One of the CARES Act provisions that VA is asking to be extended is its ability to bring on employees before their full background and qualifications check is complete.

“That would allow us to bring people on quickly and still have the opportunity, if there’s an issue with their background, to let them know they can’t continue employment with us,” Bonjourni said.

This particular provisions elicited some concern from Takano.

“The risk of delaying these tasks was articulated in a memorandum the VA Inspector General sent to leadership a year ago,” he noted. “It’s not difficult to imagine the worst-case scenario. If those tasks are not completed in a timely manner or at all, VA could end up employing unqualified or clinically incompetent individuals or individuals with a criminal background. People who would be delivering healthcare of our veterans, while having access to controlled substances and veterans’ sensitive health information. Those risks would have to be mitigated before I could support changing the existing law.”

Burnout of existing staff is also a concern, Bonjourni added. “We’re looking at resiliency of employees, but that’s addressing the symptoms, not the cause. So we’re really looking at what are the systemic issues within the organization. Are there administrative processes that we can eliminate?”

Spokespeople from organizations representing VA employees agreed that the problems leading to burnout go deep, but were skeptical whether simple administrative fixes could provide a solution.

“VHA is facing a staffing crisis. It existed before the pandemic, but it’s been exacerbated,” explained Irma Westmoreland, vice president and Veterans Affairs chair of National Nurses United and an RN at the Charlie Norwood VA Medical Center in Augusta. “Nurses are exhausted. We are dealing with profound moral injury from facing unbearable working conditions. As a result, VA nurses have left their jobs in high numbers.”

According to Westmoreland, VA needs to focus not only on pay and benefits but on the rights of VA providers to collectively bargain over all issues, as well as on providing safer working conditions.

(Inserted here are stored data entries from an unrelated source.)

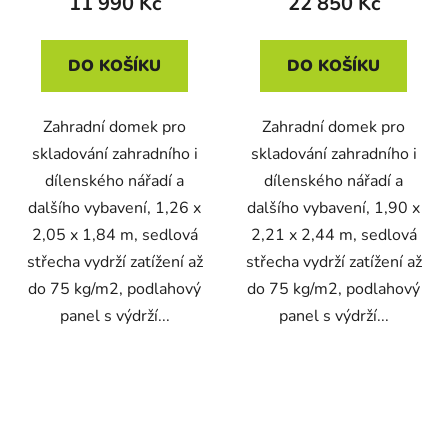
11 990 Kč
22 850 Kč
DO KOŠÍKU
DO KOŠÍKU
Zahradní domek pro
Zahradní domek pro
skladování zahradního i
skladování zahradního i
dílenského nářadí a
dílenského nářadí a
dalšího vybavení, 1,26 x
dalšího vybavení, 1,90 x
2,05 x 1,84 m, sedlová
2,21 x 2,44 m, sedlová
střecha vydrží zatížení až
střecha vydrží zatížení až
do 75 kg/m2, podlahový
do 75 kg/m2, podlahový
panel s výdrží...
panel s výdrží...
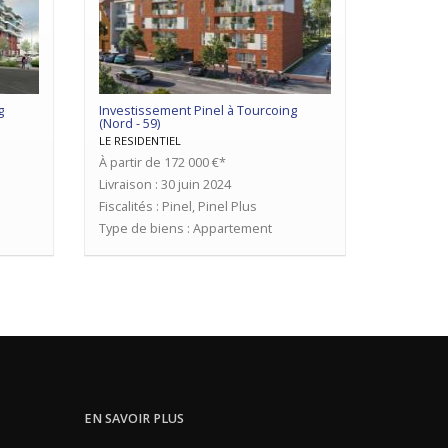
g
Investissement Pinel à Tourcoing
(Nord - 59)
LE RESIDENTIEL
À partir de 172 000 €*
Livraison : 30 juin 2024
Fiscalités : Pinel, Pinel Plus
Type de biens : Appartement
EN SAVOIR PLUS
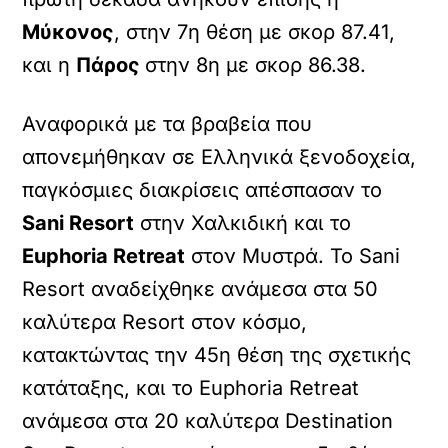
Μύκονος
, στην 7η θέση με σκορ 87.41,
και η
Πάρος
στην 8η με σκορ 86.38.
Αναφορικά με τα βραβεία που
απονεμήθηκαν σε Ελληνικά ξενοδοχεία,
παγκόσμιες διακρίσεις απέσπασαν το
Sani Resort
στην Χαλκιδική και το
Euphoria Retreat
στον Μυστρά. Το Sani
Resort αναδείχθηκε ανάμεσα στα 50
καλύτερα Resort στον κόσμο,
κατακτώντας την 45η θέση της σχετικής
κατάταξης, και το Euphoria Retreat
ανάμεσα στα 20 καλύτερα Destination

“Every barrier to retention could be improved if clinical professionals in VA had full collective bargaining rights,” she declared. “Right now [the law] prohibits nurses and other clinical professions in the VA from bargaining over patient care, peer review and compensation. Registered nurses have a duty to advocate for our patients. Right now, we can’t speak up to management about issues at a hospital that affect patient care and nursing practice. This prevents us from providing quality therapeutic care for veterans.”

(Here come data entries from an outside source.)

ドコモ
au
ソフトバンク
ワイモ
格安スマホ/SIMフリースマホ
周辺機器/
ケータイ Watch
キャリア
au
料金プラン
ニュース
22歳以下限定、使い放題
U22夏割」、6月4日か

Staffing ratios are something for which VA nurses could collectively bargain, Westmoreland explained. 

“At my hospital, one nurse can be responsible for up to six or seven patients at a time,” she said. “The staffing level for a med-surg unit is one RN for four patients. These staffing levels contribute to high vacancies. … The [biggest reason] why nurses choose to leave the bedside is because staffing levels make the job unsustainable.”

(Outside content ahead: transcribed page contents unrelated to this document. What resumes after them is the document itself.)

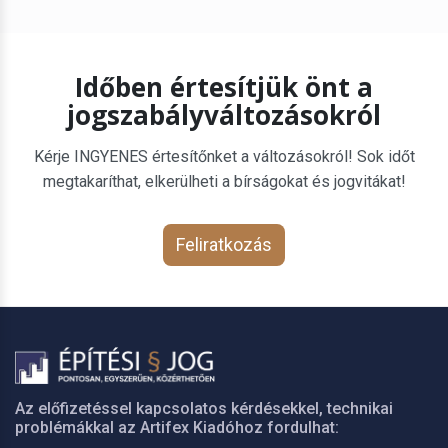
Időben értesítjük önt a
jogszabályváltozásokról
Kérje INGYENES értesítőnket a változásokról! Sok időt
megtakaríthat, elkerülheti a bírságokat és jogvitákat!
Feliratkozás
Az előfizetéssel kapcsolatos kérdésekkel, technikai
problémákkal az Artifex Kiadóhoz fordulhat:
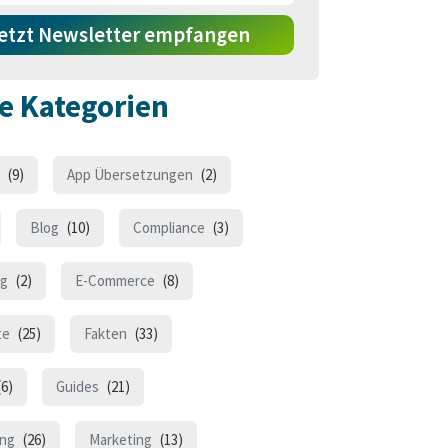
etzt Newsletter empfangen
e Kategorien
(9)
App Übersetzungen
(2)
Blog
(10)
Compliance
(3)
ng
(2)
E-Commerce
(8)
te
(25)
Fakten
(33)
6)
Guides
(21)
ung
(26)
Marketing
(13)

Republicans on the committee focused on VA’s vaccine mandate as a potential cause of the vacancies. According to the legislators, there have been 36,000 VA employees who have asked for an exemption from the mandate.

“With the market as tight as it is, the last thing VA should be doing is interfering with their employees’ personal health decisions, much less firing anyone for exercising their health and religious freedoms,” declared. Rep. Michael Bost (R-IL). “Veterans have fought for those freedoms for centuries. It is wrong for VA to erode them in veterans’ names.”

According to Grosso and Bonjourni, VA will look for ways to keep all of those employees.

“Initially we would look at taking someone from a higher risk area and assigning them to a low risk area where the veterans who are being cared for there are not at high risk,” Bonjourni explained. “Or we may move them to a position that has virtual responsibilities. All options are on the table before we take any administrative steps before we take action against an employee.”